Well, actually that’s not true, I know exactly when. It was the Christmas of 2007 when the eating disorder unit I was an in-patient in thought it would be a great idea to have a mock up of Christmas Day to prepare those of us going on home visits for the big day.

How can I forget donning my party hat, forcing down a full Christmas dinner alongside 11 other people with anorexia and a plethora of psychiatric staff and sobbing into my mince pie with the refrain “There’s just too much pastry”?

What I mean, of course, is that I’m not sure when I just enjoyed all the food at Christmas, overate and didn’t think twice. I’m lucky because my family don’t make Christmas stressful for me and let me do what I want, even though it makes them unhappy.

Ironically though, the most relaxed Christmas I’ve had was my second one spent in hospital when I was the only patient too ill to go home on Christmas Day.
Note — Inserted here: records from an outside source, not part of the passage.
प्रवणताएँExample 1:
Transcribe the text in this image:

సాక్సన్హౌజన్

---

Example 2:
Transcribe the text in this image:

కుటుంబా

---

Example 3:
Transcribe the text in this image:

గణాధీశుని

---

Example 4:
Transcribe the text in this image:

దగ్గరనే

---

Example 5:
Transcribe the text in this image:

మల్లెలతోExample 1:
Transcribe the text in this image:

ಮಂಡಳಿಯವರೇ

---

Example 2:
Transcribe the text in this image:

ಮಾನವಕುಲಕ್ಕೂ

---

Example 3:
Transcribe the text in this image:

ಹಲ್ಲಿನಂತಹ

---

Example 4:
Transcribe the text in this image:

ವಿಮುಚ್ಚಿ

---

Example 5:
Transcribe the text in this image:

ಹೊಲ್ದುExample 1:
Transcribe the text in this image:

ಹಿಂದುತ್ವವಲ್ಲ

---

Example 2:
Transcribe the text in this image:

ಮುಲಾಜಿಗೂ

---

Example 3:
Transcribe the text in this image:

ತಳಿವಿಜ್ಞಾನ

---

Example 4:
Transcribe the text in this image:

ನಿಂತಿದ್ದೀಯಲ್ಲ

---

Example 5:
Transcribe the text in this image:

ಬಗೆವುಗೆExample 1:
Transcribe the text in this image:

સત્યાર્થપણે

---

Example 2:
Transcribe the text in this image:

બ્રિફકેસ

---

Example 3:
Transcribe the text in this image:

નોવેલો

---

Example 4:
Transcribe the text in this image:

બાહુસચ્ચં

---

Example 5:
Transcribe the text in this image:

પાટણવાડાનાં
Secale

I had support from staff, didn’t have to cope with the distress of other patients and, being so physically unwell was only required to eat scrambled egg for my Christmas dinner.
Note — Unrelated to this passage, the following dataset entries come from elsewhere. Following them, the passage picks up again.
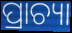
ପ୍ରାଚ୍ୟା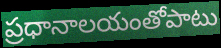
ప్రధానాలయంతోపాటు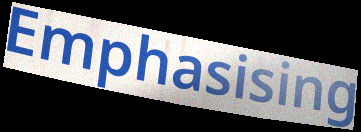
Emphasising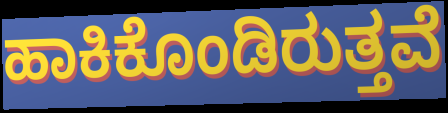
ಹಾಕಿಕೊಂಡಿರುತ್ತವೆ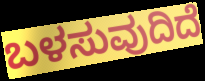
ಬಳಸುವುದಿದೆ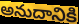
అనుదానికిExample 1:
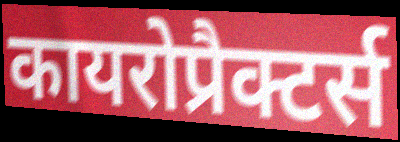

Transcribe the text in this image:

कायरोप्रैक्टर्स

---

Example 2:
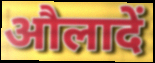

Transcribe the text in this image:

औलादें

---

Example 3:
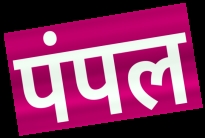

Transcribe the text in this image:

पंपल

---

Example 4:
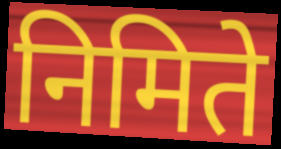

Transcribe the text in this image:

निमिते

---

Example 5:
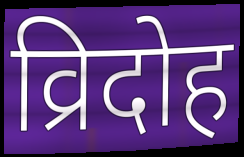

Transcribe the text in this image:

व्रिदोहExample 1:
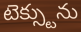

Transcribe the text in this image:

టెక్స్టును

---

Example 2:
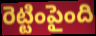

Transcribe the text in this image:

రెట్టింపైంది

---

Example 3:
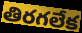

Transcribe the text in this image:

తిరగలేక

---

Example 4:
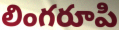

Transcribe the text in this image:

లింగరూపి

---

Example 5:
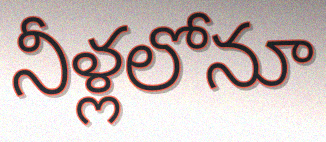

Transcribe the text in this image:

నీళ్లలోనూ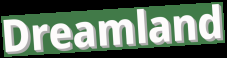
Dreamland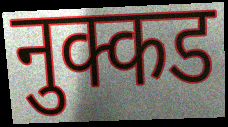
नुक्कड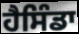
ਹੈਸਿੰਡਾ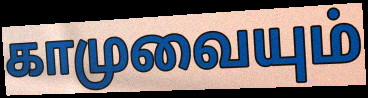
காமுவையும்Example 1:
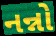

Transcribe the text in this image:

નન્નો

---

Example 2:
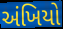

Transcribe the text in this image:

અંખિયો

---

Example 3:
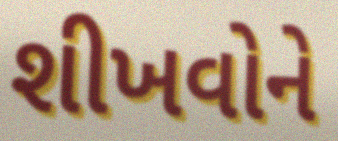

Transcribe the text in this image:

શીખવોને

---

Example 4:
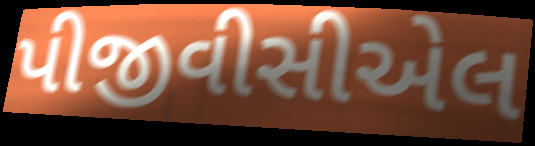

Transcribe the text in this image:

પીજીવીસીએલ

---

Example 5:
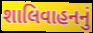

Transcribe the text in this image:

શાલિવાહનનું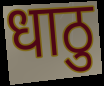
धाठु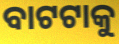
ବାଟଟାକୁ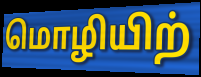
மொழியிற்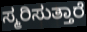
ಸ್ಮರಿಸುತ್ತಾರೆ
In fact, I rose to the occasion and requested a celebratory Brussels sprout and, after permission was obtained from an on-call doctor, was granted my request. It was a disappointment. I shed some tears that day, but I suppose my eating disorder was doing its job well; protecting me from a lot of things I’d rather not face.

There are numerous practical issues for sufferers at this time. Do you stick to your meal plan or eat the same as everyone else? Can you swap your usual snack for a mince pie? Will the mere sight of all that food cause you to either binge or avoid eating altogether?

But, however anxious we get about all the food-related decisions, a bigger problem can be the fear we experience as Christmas forces us to confront issues that our eating disorder can shield us from. We have time on our hands which can make us think and, even worse, feel.

Questions from family we’ve not seen in a while make us aware of who we are and how we relate to others. Being with people forces comparisons about where we are in life, work, relationships and plans. Christmas forces our eating disorder, and therefore us, into the open in front of people who may not know we have a problem or don’t know what to say if they do. If that’s not the case, it can lead to extreme measures to keep our problem hidden from those around us which just sucks us deeper into the deception of the illness.

I suppose for me, one aspect of Christmas is the reminder of a root of my eating disorder; the feeling of having failed. I wish I was the mother hosting Christmas, buying gifts for my children and inviting my parents to share good family times with us. I wish I had a house of my own to decorate and room for a tree. But that’s not the case.

Despite the sadness though, I do feel lucky at this time of year. As I’ve written this I’ve realised I’ve written quite generically as representative of “people with eating disorders”. That is because I know what a difficult time it can be for sufferers, but, in fact, I myself am fortunate enough not to identify with many of these difficulties.

It will just be me and my mum this Christmas and we’ll have a lovely time just being together. I’ll eat some of the Christmas dinner and mum won’t expect me to eat more or pressurise me to do so.

I’m sad that my incomplete participation in the celebrations affects her Christmas and, yes, I’m already worrying about how much Baileys I can let myself drink, and not being able to go to the gym. But the important thing is being together and remembering that Christmas isn’t just about food.

Focus on whatever Christmas is about for you. For me it’s about family whom I love and who love me and it’s a reminder of a spiritual hope that I try to carry.

And… I don’t need anyone’s permission to eat a Brussels sprout!